[Entries from a dataset]
····················
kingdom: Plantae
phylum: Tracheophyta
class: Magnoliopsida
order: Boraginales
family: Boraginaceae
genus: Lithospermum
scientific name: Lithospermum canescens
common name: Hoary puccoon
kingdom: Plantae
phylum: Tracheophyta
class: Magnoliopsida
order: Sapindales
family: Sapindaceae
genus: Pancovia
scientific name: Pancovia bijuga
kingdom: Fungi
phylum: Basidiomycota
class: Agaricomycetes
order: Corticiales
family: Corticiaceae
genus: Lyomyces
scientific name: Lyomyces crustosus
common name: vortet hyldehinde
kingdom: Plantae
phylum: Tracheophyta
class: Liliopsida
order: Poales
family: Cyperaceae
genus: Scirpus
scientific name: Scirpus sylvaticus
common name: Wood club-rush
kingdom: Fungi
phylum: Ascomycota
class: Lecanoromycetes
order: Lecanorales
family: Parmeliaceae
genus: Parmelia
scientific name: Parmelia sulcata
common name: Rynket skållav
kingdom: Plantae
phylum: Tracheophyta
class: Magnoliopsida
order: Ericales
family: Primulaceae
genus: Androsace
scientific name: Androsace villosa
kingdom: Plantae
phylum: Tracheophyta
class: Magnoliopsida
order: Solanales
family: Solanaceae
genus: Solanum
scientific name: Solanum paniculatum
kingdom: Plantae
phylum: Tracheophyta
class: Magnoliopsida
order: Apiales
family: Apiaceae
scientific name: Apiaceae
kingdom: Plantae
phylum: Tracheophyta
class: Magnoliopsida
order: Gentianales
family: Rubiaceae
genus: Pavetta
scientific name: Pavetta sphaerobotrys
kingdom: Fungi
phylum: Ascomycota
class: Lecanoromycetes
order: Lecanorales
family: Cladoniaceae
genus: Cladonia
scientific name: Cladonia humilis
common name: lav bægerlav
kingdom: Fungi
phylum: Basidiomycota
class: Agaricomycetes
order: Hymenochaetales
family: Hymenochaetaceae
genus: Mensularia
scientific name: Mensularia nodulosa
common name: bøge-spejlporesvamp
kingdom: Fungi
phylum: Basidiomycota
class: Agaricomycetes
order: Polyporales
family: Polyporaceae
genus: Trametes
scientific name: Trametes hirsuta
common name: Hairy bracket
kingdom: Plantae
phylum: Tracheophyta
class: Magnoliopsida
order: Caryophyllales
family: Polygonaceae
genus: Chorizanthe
····················
* [Problem to solve]: Can you quote every line of the entries above verbatim, from the first through the last?

* [The reply]:
kingdom: Plantae
phylum: Tracheophyta
class: Magnoliopsida
order: Boraginales
family: Boraginaceae
genus: Lithospermum
scientific name: Lithospermum canescens
common name: Hoary puccoon
kingdom: Plantae
phylum: Tracheophyta
class: Magnoliopsida
order: Sapindales
family: Sapindaceae
genus: Pancovia
scientific name: Pancovia bijuga
kingdom: Fungi
phylum: Basidiomycota
class: Agaricomycetes
order: Corticiales
family: Corticiaceae
genus: Lyomyces
scientific name: Lyomyces crustosus
common name: vortet hyldehinde
kingdom: Plantae
phylum: Tracheophyta
class: Liliopsida
order: Poales
family: Cyperaceae
genus: Scirpus
scientific name: Scirpus sylvaticus
common name: Wood club-rush
kingdom: Fungi
phylum: Ascomycota
class: Lecanoromycetes
order: Lecanorales
family: Parmeliaceae
genus: Parmelia
scientific name: Parmelia sulcata
common name: Rynket skållav
kingdom: Plantae
phylum: Tracheophyta
class: Magnoliopsida
order: Ericales
family: Primulaceae
genus: Androsace
scientific name: Androsace villosa
kingdom: Plantae
phylum: Tracheophyta
class: Magnoliopsida
order: Solanales
family: Solanaceae
genus: Solanum
scientific name: Solanum paniculatum
kingdom: Plantae
phylum: Tracheophyta
class: Magnoliopsida
order: Apiales
family: Apiaceae
scientific name: Apiaceae
kingdom: Plantae
phylum: Tracheophyta
class: Magnoliopsida
order: Gentianales
family: Rubiaceae
genus: Pavetta
scientific name: Pavetta sphaerobotrys
kingdom: Fungi
phylum: Ascomycota
class: Lecanoromycetes
order: Lecanorales
family: Cladoniaceae
genus: Cladonia
scientific name: Cladonia humilis
common name: lav bægerlav
kingdom: Fungi
phylum: Basidiomycota
class: Agaricomycetes
order: Hymenochaetales
family: Hymenochaetaceae
genus: Mensularia
scientific name: Mensularia nodulosa
common name: bøge-spejlporesvamp
kingdom: Fungi
phylum: Basidiomycota
class: Agaricomycetes
order: Polyporales
family: Polyporaceae
genus: Trametes
scientific name: Trametes hirsuta
common name: Hairy bracket
kingdom: Plantae
phylum: Tracheophyta
class: Magnoliopsida
order: Caryophyllales
family: Polygonaceae
genus: Chorizanthe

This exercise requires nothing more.